When we call things bubbles or hypes, we use thick terms. This means that we are not only describing an empirical case but add a normative or action-guiding dimension. Calling a technology „hype“ does not only describe the increase and decrease of attention or confidence but warns the addressee to be careful, to resist the appealing emotions of stories, and to not take every claim at face value. Similarly, calling a scientific discourse a „bubble“ does not just describe interaction patterns but always suggests reaching out to other opinions and people because, finally, there exists no „good epistemic bubble“ (see Meredith Sheeks 2022). Calling things bubble or hype goes beyond describing – but our studies hardly acknowledge this.
I refuse and argue against the dominant research attitude in my field that claims to only describe the world or to just write another innocent (his-)story among others. Also when writing fictional or historical narratives, we are responsible to deliberate about the virtues and values represented by our protagonists and their fictional actions. Stories have morals and suggest policy options. If our stories aim to provide learning about bubbles or hype as an avoidable cause within an unfolding sequence of events, we must justify our assumed background theory about attention and discourse patterns.

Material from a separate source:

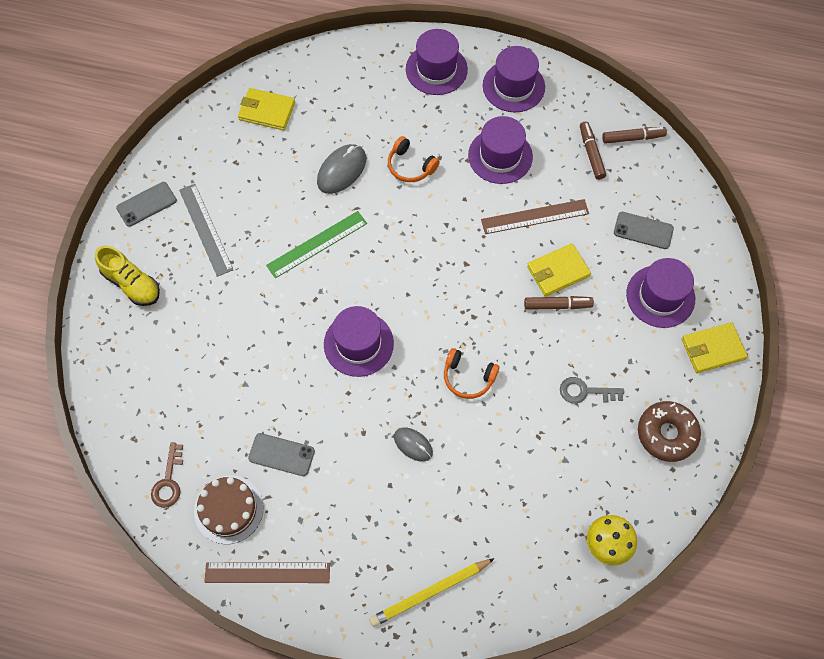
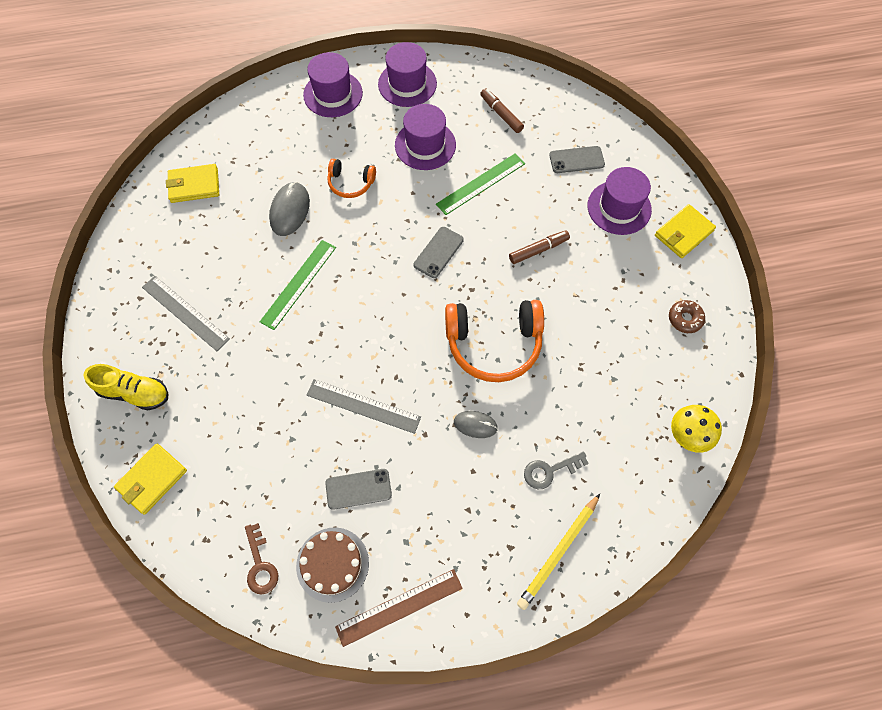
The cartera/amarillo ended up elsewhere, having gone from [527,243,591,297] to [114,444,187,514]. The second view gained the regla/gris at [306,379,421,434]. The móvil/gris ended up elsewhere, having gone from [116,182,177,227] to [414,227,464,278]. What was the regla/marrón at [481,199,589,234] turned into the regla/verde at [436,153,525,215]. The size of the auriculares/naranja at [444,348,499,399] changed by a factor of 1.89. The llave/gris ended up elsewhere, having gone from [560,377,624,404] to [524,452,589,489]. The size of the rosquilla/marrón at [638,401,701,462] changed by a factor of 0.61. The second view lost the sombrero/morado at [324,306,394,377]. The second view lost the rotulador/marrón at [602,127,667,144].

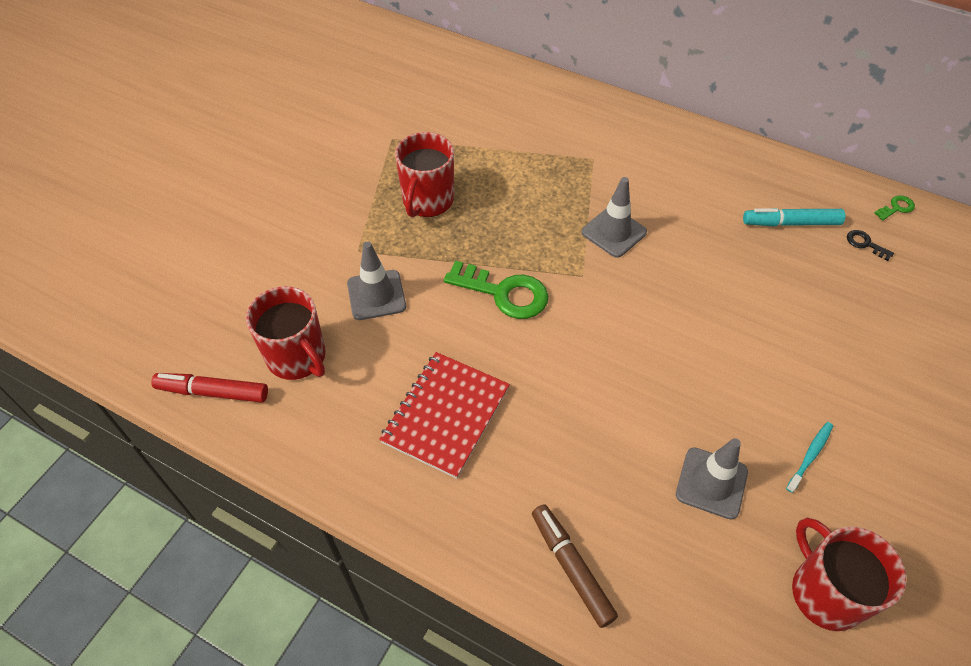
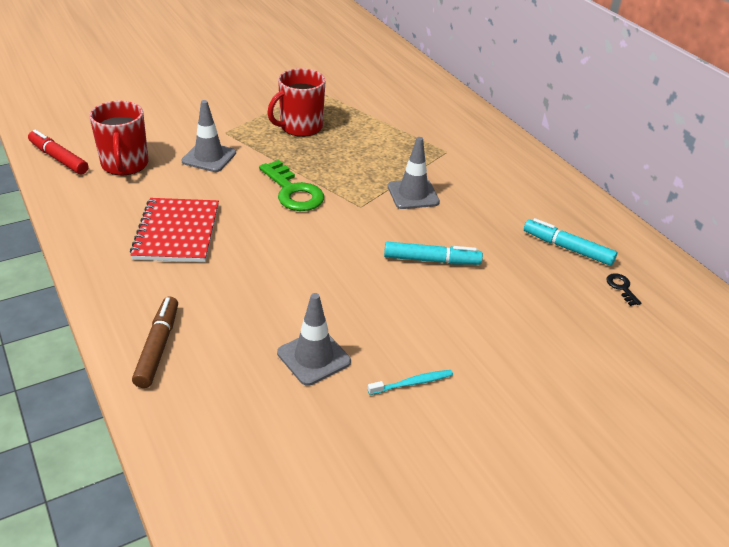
The cuaderno/rojo at [379,352,510,479] ended up facing another way, 60 degrees counterclockwise from before. The second view gained the rotulador/turquesa at [384,242,483,265]. The second view lost the taza/rojo at [792,518,906,631]. The second view lost the llave/verde at [874,195,915,220].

When we tell a story to be learned from, we indirectly commit ourselves to certain „if… then statements“ as being valid to govern this or similar situations.
I perceive double standards when observing other actors in science and technology development as being part of a wider society while pretending to participate in an isolated but honorable debate that accumulates seemingly innocent descriptions and confusing vocabulary like „responsible hype“ that we can just call it the responsible generation of attention.